In the present study, we report an 11-year-old girl with SLE and MAS who developed pancreatitis on the second day of methylprednisolone pulse therapy (500 mg per day for 3 days). The clinical presentation, laboratory profiles, and treatment are described. In presenting this case, along with other similar rare cases in the literature, our aim was to draw the attention of fellow rheumatologists to pancreatitis, which is a rare, but life-threatening, complication of SLE.
Case presentation
On January 30th, 2018, an 11-year-old girl was admitted to our hospital complaining of intermittent fever lasting for 3 weeks, with a maximum body temperature of 39 °C. The fever was accompanied by knee pain, fatigue, and a paroxysmal cough. She was intermittently treated with cephalosporins at a local hospital; however, the symptoms persisted. Her chest X-ray and bone marrow smear were normal. Blood tests in the local hospital showed leukopenia, thrombocytopenia and high serum ferritin (shown in Table 1). Her past history and family history were unremarkable. She was suspected of suffering from hemophagocytic lymphohistiocytosis and transferred to the hematology department of our hospital. On admission, she appeared sick, was febrile (38.0 °C), and had a heart rate of 110 beats/min, a respiratory rate of 22 breaths/min, and her blood pressure was 120/85 mmHg. No abnormal findings were observed in her heart, lungs, and abdomen upon physical examination.

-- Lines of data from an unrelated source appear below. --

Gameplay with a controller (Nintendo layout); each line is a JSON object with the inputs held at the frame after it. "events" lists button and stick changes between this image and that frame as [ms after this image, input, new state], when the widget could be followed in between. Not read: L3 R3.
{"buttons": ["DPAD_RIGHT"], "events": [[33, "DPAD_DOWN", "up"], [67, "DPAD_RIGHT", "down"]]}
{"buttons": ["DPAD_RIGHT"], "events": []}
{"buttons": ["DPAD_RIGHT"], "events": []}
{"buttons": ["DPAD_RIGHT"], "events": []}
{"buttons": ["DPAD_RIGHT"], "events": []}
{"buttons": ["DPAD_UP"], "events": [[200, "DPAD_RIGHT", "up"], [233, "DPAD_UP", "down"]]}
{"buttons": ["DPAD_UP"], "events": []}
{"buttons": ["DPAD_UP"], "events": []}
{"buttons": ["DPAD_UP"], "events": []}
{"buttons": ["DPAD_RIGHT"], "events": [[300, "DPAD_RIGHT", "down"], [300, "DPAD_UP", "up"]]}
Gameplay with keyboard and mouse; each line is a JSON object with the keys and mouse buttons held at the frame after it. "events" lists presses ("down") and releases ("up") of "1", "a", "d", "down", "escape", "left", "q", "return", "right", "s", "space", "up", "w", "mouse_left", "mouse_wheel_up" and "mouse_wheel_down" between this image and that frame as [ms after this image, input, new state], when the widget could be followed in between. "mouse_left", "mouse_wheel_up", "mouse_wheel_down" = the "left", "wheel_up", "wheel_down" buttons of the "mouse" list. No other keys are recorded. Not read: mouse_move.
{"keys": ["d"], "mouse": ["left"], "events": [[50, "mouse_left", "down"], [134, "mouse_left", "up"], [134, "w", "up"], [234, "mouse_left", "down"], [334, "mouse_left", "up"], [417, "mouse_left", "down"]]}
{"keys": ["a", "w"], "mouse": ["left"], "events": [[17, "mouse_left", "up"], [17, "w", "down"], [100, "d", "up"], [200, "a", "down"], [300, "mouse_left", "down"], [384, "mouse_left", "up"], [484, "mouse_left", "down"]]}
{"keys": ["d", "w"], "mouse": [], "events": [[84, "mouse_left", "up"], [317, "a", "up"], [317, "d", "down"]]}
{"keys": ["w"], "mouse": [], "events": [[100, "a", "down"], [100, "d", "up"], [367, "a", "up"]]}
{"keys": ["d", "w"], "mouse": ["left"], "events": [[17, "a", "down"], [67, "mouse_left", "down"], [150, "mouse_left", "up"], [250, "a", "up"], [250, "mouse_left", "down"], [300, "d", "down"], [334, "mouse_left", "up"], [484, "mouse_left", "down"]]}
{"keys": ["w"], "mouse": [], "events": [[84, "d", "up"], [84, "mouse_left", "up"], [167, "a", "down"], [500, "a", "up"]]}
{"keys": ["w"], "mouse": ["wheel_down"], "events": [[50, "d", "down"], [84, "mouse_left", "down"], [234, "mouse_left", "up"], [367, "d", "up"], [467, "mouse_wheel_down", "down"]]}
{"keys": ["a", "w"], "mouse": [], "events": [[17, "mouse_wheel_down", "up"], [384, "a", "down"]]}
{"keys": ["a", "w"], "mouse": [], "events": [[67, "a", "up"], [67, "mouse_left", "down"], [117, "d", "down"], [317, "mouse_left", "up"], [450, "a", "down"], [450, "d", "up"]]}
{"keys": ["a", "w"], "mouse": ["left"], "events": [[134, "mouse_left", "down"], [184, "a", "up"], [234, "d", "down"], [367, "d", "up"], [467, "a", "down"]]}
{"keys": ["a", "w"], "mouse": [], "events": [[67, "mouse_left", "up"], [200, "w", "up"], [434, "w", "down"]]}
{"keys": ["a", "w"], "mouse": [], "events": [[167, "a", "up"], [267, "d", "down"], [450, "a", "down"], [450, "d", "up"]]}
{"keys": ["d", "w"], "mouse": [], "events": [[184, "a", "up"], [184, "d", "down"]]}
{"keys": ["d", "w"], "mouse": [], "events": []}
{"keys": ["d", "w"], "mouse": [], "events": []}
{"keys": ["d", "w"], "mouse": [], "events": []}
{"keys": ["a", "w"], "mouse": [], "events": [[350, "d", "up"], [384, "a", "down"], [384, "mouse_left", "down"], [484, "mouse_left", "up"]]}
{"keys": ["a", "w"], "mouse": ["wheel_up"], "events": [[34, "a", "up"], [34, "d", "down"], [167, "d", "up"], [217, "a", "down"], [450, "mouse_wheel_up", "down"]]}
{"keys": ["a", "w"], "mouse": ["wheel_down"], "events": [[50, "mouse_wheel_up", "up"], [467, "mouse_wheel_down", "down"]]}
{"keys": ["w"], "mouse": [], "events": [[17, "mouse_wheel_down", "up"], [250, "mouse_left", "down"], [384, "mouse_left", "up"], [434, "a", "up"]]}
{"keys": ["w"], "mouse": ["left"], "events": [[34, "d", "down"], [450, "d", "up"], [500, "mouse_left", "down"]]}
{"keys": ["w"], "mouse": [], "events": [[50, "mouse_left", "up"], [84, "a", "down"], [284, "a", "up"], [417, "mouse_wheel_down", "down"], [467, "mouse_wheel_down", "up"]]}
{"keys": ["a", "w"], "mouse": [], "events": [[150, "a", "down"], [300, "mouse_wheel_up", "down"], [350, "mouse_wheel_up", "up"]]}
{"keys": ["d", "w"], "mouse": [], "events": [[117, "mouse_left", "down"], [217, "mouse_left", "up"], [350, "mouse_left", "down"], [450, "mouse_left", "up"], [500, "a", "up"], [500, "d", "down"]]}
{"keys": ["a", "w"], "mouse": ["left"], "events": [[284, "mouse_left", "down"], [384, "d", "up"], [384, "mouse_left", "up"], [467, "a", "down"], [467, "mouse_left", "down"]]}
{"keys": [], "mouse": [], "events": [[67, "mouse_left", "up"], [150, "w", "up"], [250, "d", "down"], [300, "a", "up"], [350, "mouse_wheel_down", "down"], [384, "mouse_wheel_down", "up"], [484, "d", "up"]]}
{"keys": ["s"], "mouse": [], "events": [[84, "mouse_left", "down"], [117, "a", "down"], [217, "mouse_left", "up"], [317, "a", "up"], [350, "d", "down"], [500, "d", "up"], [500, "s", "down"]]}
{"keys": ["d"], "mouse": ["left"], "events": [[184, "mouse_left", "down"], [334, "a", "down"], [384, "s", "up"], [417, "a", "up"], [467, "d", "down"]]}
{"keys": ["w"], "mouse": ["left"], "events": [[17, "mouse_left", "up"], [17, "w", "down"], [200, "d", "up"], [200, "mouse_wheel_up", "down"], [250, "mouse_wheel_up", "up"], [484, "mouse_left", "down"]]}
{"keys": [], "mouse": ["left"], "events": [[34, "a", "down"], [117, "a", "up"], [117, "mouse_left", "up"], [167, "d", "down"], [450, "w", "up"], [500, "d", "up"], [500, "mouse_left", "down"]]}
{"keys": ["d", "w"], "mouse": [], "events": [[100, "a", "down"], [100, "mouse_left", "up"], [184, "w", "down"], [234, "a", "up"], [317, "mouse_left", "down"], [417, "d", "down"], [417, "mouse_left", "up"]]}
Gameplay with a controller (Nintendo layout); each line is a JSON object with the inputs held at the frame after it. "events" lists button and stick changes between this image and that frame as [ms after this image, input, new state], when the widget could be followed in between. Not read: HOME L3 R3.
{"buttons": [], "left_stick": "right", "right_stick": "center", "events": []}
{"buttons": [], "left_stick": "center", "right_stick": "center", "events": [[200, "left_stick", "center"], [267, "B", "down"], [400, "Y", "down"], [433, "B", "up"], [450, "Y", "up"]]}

Lung infection was confirmed using chest computed tomography (CT). An abdominal CT showed no abnormality. Her Epstein–Barr virus (EBV)-DNA, cytomegalovirus (CMV)-DNA, Mycoplasma pneumoniae antibody, tuberculosis antibody, hepatitis B, hepatitis C, syphilis, HIV, and VB19-DNA tests were negative. She was treated with cefoperazone sulbactam for the lung infection.
The results of the laboratory tests are shown in Table 1.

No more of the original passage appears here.